The below topology is running DMVPN Phase 3. R1-3 are spokes and R5 is the hub. Currently the routers are all running IPSEC via IKEv1 and we’re going to change this to IKEv2.

  • IKEv1 vs. IKEv2 (out of scope for CCIE)
    • IKEv2 can use asymmetric authentication.
      • ie. one side running PSK and other running PKI.
    • IKEv1 has to be the same on both.

By removing the line ‘no tunnel protection ipsec profile vpnprof we’re able to remove IPSEC IKEv1 from each tunnel interface. The IKEv1 configuration will still be on the box but not applied to anything.
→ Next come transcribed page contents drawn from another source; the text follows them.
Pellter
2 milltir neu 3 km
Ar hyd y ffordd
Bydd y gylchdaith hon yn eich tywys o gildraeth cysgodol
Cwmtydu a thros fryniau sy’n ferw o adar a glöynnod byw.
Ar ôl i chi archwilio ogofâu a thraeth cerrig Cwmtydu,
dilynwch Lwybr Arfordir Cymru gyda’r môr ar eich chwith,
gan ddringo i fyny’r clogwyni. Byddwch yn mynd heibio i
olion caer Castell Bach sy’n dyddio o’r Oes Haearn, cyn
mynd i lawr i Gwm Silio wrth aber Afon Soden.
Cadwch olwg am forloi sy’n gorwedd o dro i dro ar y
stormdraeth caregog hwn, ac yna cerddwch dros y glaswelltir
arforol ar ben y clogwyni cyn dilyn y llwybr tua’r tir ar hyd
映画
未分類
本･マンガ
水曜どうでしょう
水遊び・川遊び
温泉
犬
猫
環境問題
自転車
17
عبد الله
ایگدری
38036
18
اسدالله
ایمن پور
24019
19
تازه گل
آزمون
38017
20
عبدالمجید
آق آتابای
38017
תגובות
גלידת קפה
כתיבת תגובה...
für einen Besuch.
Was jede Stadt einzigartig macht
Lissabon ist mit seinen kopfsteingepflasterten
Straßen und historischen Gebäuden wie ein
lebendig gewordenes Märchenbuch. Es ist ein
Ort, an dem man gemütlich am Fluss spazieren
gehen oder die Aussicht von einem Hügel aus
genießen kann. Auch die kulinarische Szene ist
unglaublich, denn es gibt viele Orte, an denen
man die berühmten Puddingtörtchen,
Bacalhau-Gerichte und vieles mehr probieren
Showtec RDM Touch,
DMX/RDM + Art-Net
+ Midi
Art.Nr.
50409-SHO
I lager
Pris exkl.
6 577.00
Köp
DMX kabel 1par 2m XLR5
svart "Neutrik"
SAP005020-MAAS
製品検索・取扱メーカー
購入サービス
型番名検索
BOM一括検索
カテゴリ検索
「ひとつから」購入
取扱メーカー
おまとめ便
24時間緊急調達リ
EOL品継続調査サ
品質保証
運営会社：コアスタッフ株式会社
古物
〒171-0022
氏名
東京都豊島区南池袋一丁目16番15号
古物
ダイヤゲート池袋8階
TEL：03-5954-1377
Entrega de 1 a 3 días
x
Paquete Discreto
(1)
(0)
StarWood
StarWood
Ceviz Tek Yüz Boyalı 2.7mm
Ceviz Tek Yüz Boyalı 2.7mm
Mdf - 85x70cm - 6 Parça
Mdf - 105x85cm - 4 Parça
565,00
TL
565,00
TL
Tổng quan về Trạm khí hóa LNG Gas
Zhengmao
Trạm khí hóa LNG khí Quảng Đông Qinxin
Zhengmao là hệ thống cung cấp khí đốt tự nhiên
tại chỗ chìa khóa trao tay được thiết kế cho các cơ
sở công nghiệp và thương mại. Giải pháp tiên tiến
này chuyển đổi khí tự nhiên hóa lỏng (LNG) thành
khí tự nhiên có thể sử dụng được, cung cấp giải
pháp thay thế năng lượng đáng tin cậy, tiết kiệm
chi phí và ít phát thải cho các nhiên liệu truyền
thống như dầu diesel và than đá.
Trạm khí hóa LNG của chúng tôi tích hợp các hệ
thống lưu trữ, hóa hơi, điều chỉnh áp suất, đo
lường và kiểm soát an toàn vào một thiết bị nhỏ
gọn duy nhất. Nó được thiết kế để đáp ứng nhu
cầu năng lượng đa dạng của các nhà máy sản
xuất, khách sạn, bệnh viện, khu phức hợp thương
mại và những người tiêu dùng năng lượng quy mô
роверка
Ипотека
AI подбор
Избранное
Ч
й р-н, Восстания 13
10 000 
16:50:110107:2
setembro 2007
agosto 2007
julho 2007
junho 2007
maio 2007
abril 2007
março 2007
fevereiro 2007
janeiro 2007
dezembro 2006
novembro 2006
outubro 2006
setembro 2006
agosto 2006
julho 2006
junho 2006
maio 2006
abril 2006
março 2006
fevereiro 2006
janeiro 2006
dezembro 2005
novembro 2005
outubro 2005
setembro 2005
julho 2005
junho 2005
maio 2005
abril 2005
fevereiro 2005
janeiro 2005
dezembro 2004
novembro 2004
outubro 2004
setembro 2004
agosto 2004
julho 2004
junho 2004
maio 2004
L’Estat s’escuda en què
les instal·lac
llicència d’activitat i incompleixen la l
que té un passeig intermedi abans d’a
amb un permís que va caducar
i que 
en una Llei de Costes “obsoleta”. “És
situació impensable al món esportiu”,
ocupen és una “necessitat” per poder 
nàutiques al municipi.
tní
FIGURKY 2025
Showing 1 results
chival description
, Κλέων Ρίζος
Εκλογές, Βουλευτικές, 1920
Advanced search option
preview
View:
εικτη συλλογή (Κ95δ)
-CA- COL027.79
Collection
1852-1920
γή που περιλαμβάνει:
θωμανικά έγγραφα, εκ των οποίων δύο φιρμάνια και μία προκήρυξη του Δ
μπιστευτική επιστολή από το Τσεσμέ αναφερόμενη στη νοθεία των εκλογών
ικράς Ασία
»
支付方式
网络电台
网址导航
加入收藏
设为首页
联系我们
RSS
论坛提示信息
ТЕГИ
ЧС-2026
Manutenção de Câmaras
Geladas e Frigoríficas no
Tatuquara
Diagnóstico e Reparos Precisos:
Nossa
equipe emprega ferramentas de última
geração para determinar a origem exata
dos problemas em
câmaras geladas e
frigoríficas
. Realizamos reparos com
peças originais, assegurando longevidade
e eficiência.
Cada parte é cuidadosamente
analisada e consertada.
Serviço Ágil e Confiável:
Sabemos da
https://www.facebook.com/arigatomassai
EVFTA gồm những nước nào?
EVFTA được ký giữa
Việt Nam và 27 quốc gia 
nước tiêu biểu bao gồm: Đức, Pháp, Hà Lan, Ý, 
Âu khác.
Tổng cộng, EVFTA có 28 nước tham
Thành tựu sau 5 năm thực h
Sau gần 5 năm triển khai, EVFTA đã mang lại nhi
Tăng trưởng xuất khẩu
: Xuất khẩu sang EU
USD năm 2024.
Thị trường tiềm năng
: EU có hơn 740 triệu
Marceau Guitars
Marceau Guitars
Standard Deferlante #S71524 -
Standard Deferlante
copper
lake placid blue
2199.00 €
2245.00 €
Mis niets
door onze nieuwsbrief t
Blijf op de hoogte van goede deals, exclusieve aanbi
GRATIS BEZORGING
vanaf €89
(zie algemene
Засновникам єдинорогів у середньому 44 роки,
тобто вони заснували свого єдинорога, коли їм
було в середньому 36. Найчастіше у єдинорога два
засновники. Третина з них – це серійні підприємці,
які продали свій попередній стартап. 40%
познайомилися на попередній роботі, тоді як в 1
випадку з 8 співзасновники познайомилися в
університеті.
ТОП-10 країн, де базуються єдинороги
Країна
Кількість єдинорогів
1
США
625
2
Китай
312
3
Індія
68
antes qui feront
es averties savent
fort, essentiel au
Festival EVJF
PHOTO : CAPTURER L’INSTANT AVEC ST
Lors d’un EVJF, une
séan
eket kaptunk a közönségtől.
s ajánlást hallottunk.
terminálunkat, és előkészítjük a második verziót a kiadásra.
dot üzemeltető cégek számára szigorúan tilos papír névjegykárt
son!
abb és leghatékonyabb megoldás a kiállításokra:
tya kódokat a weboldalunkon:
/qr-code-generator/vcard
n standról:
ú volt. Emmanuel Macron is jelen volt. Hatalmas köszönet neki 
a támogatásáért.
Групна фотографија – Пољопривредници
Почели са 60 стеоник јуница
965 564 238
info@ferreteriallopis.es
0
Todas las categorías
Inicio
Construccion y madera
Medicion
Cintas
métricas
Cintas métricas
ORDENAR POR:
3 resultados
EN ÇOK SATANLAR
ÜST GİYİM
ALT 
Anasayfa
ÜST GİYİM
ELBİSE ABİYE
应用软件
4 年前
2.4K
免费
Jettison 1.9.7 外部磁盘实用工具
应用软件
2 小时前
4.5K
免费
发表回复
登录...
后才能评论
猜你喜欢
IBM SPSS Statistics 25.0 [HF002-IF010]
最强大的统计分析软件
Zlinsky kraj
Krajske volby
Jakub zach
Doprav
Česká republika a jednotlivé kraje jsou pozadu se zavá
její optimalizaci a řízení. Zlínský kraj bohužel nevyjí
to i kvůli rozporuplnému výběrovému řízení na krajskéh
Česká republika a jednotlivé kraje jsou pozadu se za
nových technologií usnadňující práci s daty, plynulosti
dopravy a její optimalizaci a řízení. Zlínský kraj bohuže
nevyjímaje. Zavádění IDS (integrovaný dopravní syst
The configuration for IKEv2 will be the following:

crypto ipsec transform-set cisco-ts esp-aes esp-sha256-hmac

mode transport

crypto ikev2 keyring cisco-ikev2-keyring

peer dmvpn-node

description symmetric pre-shared key for the hub/spoke

address 0.0.0.0 0.0.0.0

pre-shared-key cisco123

crypto ikev2 profile cisco-ikev2-profile

 match identity remote any

 authentication remote pre-share

 authentication local pre-share

 keyring local cisco-ikev2-keyring

authentication local pre-share

match address local 0.0.0.0

crypto ipsec profile cisco-ipsec-ikev2

set transform-set cisco-ts

set ikev2-profile cisco-ikev2-profile

int tunnel 0

tunnel protection ipsec profile cisco-ipsec-ikev2

NOTE – Transport vs. Tunnel mode:

  • Transport
    • Encrypts only the payload of packets, not the header.
  • Tunnel
    • Encrypts the entire payload and header.
    • Ultimately more secure.

After these lines are configured on ALL routers, the VPN tunnels and BGP adjacencies move into the Up state.